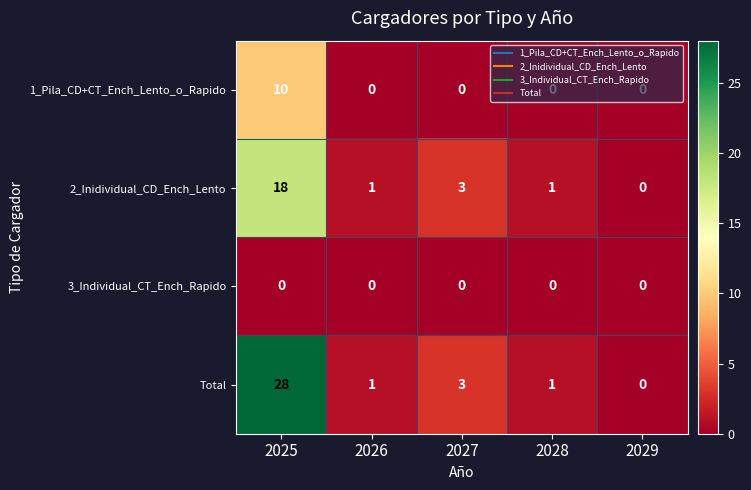

True or false: 1_Pila_CD+CT_Ench_Lento_o_Rapido has a value of 4 at 2028.

False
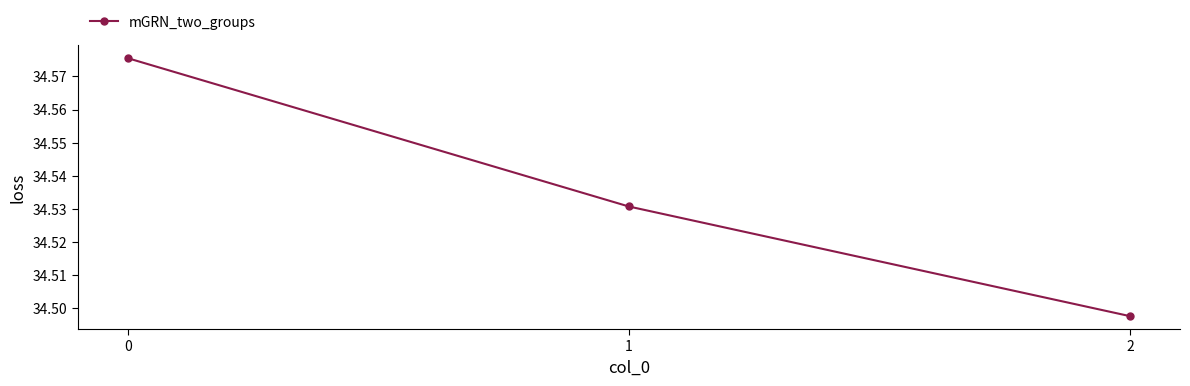

What is the difference between the maximum and minimum values?

0.1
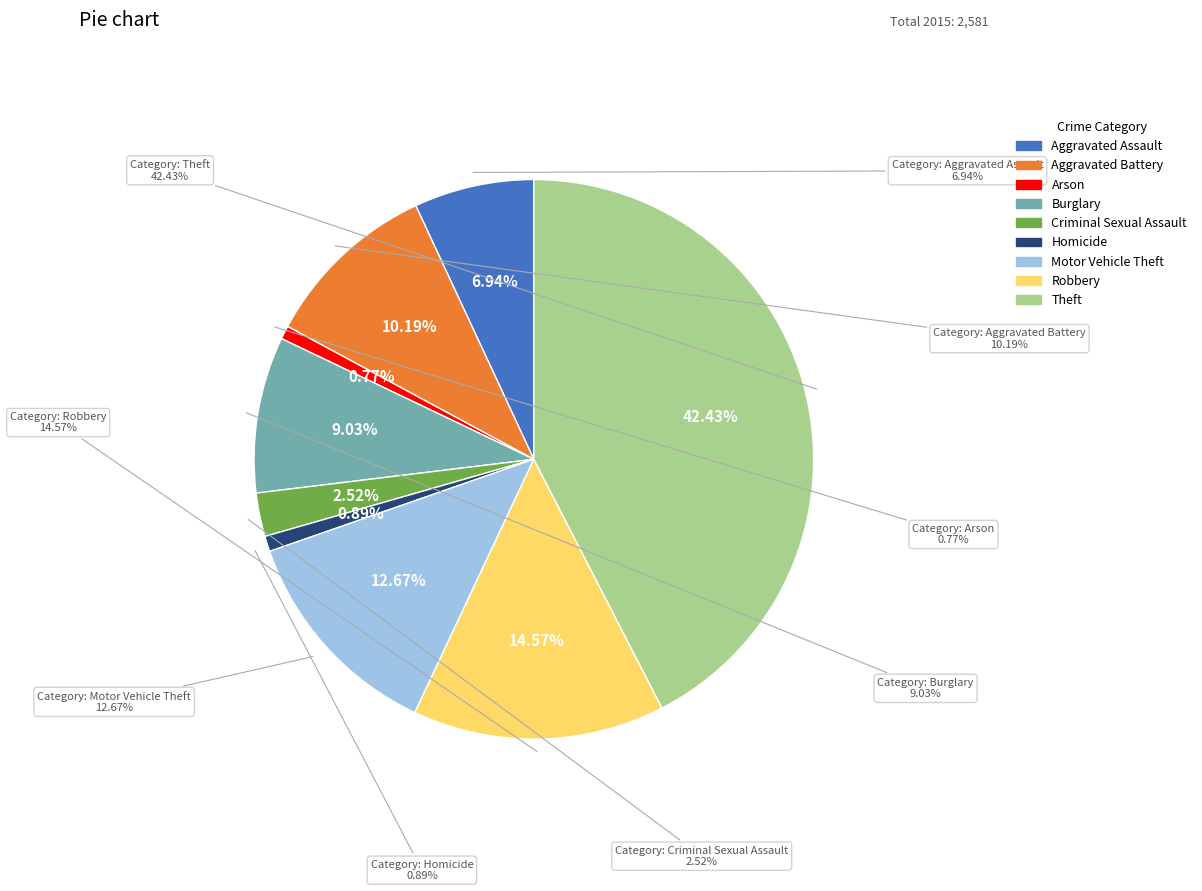

Does any single category account for the majority?

No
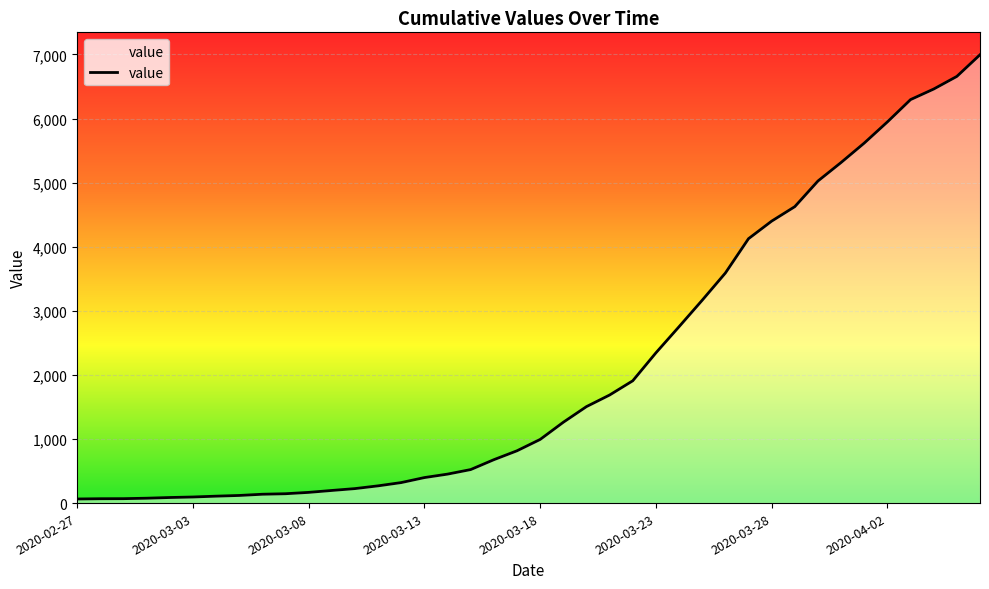

What is the difference between the maximum and minimum values?

6931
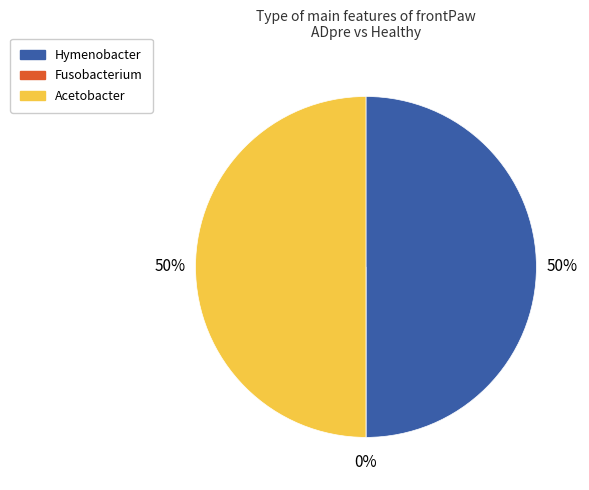

Does Hymenobacter account for over 50% of the chart?

No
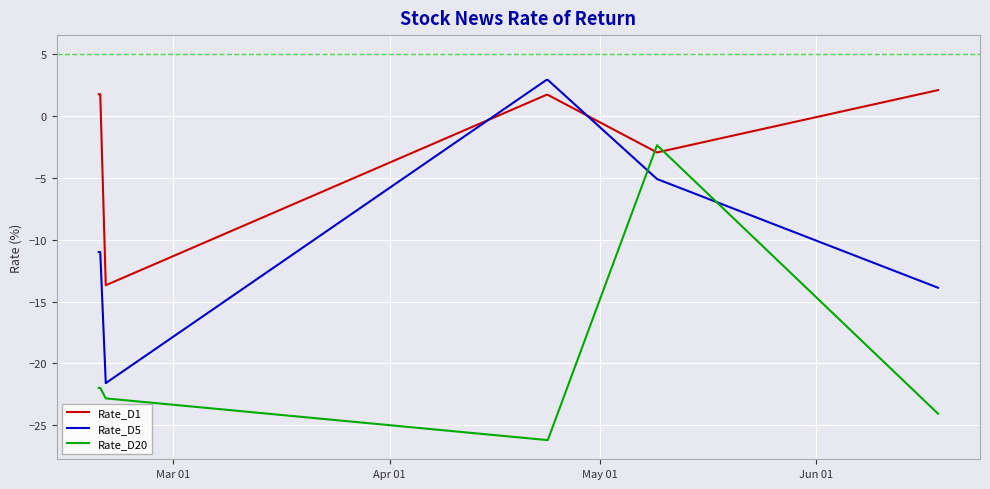

What is the difference between the maximum and minimum values in the Rate_D5 series?

24.5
• • •
▶ _What you should do_
Copy out all the entries above word for word, leaving out the pictures.

▶ _Result of the exercise_
True or false: 1_Pila_CD+CT_Ench_Lento_o_Rapido has a value of 4 at 2028.

False

What is the difference between the maximum and minimum values?

0.1

Does any single category account for the majority?

No

What is the difference between the maximum and minimum values?

6931

Does Hymenobacter account for over 50% of the chart?

No

What is the difference between the maximum and minimum values in the Rate_D5 series?

24.5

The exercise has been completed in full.